Westerwelle also argued against a mandatory limitation of executive salaries and bonus payments in private companies - a key Left party demand.
"No tax cuts," say Greens and Left
The debate also highlighted marked differences in the opposition parties' tax policies. Again Trittin and Lafontaine argued against Westerwelle, calling for an increased top income tax rate to make those who earn higher salaries take on more of the burden. Both rejected future tax cuts in view of Germany's existing debts and ballooning budget deficit.
Westerwelle in turn argued for tax cuts, saying that this was the right measure to create economic growth and new jobs.
All three politicians stressed their determination to do away with the mandatory retirement age of 67, a benchmark introduced by the current government.

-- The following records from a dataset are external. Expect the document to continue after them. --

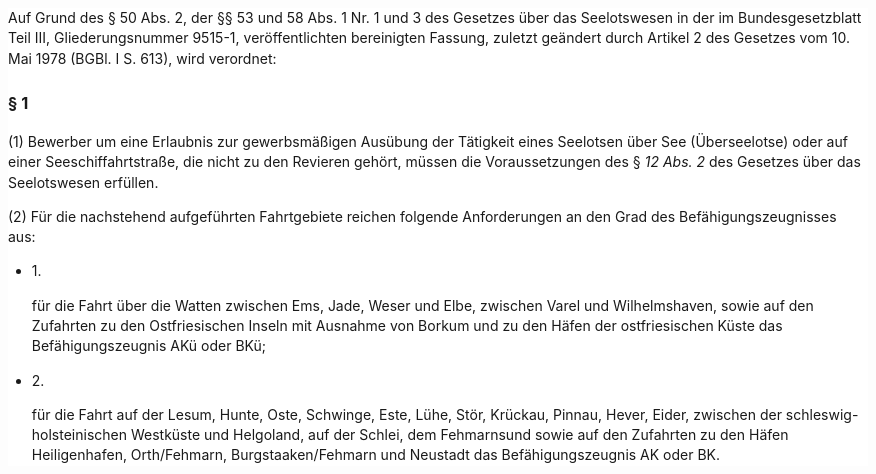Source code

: <div>

<div class="jurAbsatz">

Auf Grund des § 50 Abs. 2, der §§ 53 und 58 Abs. 1 Nr. 1 und 3 des
Gesetzes über das Seelotswesen in der im Bundesgesetzblatt Teil III,
Gliederungsnummer 9515-1, veröffentlichten bereinigten Fassung, zuletzt
geändert durch Artikel 2 des Gesetzes vom 10. Mai 1978 (BGBl. I S. 613),
wird verordnet:

</div>

</div>

</div>

</div>

<span id="BJNR015150978BJNE000200328.html"></span>

### § 1  

<div>

<div class="jnhtml">

<div>

<div class="jurAbsatz">

(1) Bewerber um eine Erlaubnis zur gewerbsmäßigen Ausübung der Tätigkeit
eines Seelotsen über See (Überseelotse) oder auf einer
Seeschiffahrtstraße, die nicht zu den Revieren gehört, müssen die
Voraussetzungen des § <span style="font-style:italic;">12 Abs. 2</span>
des Gesetzes über das Seelotswesen erfüllen.

</div>

<div class="jurAbsatz">

(2) Für die nachstehend aufgeführten Fahrtgebiete reichen folgende
Anforderungen an den Grad des Befähigungszeugnisses aus:

  - 1\.
    
    <div style="">
    
    für die Fahrt über die Watten zwischen Ems, Jade, Weser und Elbe,
    zwischen Varel und Wilhelmshaven, sowie auf den Zufahrten zu den
    Ostfriesischen Inseln mit Ausnahme von Borkum und zu den Häfen der
    ostfriesischen Küste das Befähigungszeugnis AKü oder BKü;
    
    </div>

  - 2\.
    
    <div style="">
    
    für die Fahrt auf der Lesum, Hunte, Oste, Schwinge, Este, Lühe,
    Stör, Krückau, Pinnau, Hever, Eider, zwischen der
    schleswig-holsteinischen Westküste und Helgoland, auf der Schlei,
    dem Fehmarnsund sowie auf den Zufahrten zu den Häfen Heiligenhafen,
    Orth/Fehmarn, Burgstaaken/Fehmarn und Neustadt das
    Befähigungszeugnis AK oder BK.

Trittin's Greens have most in common with the Social Democrats
Westerwelle and Lafontaine wanted more flexibility regarding the retirement age, while Trittin explained his party's proposal of establishing a guaranteed pension scheme for everyone with a balance of thirty-three working years.
Heading for a coalition stalemate?
With regard to potential coalition talks after the Sept. 27 election, Trittin said he was in principle willing to negotiate with all parties. However, the Green leader underlined that his party was determined to prevent a coalition government between Merkel's CDU/CSU and the Free Democrats, and that they were therefore unlikely to join one.
"We want to prevent a conservative-liberal government because that would, for example, mean no money for education, an attack on climate protection and the reintroduction of nuclear power," said Trittin.
Westerwelle, who is hoping to become the new foreign minister in a conservative-led government, said he would rather remain in opposition than join up with a party that was not compatible with the Free Democrats.
"Let me be frank: if I had wanted to govern in [with the Social Democrats and the Greens], then I would have done so by now," said Westerwelle, referring to the election stalemate of 2005 when he rebuffed an invitation by the Social Democrats to strike up such a coalition.
Lafontaine's Left party is gaining influence but has no partners at the federal level
Lafontaine, who fell from grace with the Social Democrats after leaving the party in 2005 and later forming a left alliance, had little to say on the coalition issue. He pointed out that all other parties had ruled out the option of joining up with the Left party.
If Merkel's CDU/CSU and the Free Democrats fail to garner enough votes, they will have to win over the Greens to govern. Assuming that the Social Democrats continue to rule out cooperation with the Left party on a federal level, they would likely need both the Greens and the liberals to have any chance of governing.
Otherwise, the current grand coalition of Christian Democrats and Social Democrats, the country's biggest parties, could spend another term in government together.
However, if the smaller parties continue winning away votes from those two - as seen in state elections this year - even the grand coalition might have to go in search of a third partner to secure a governing majority.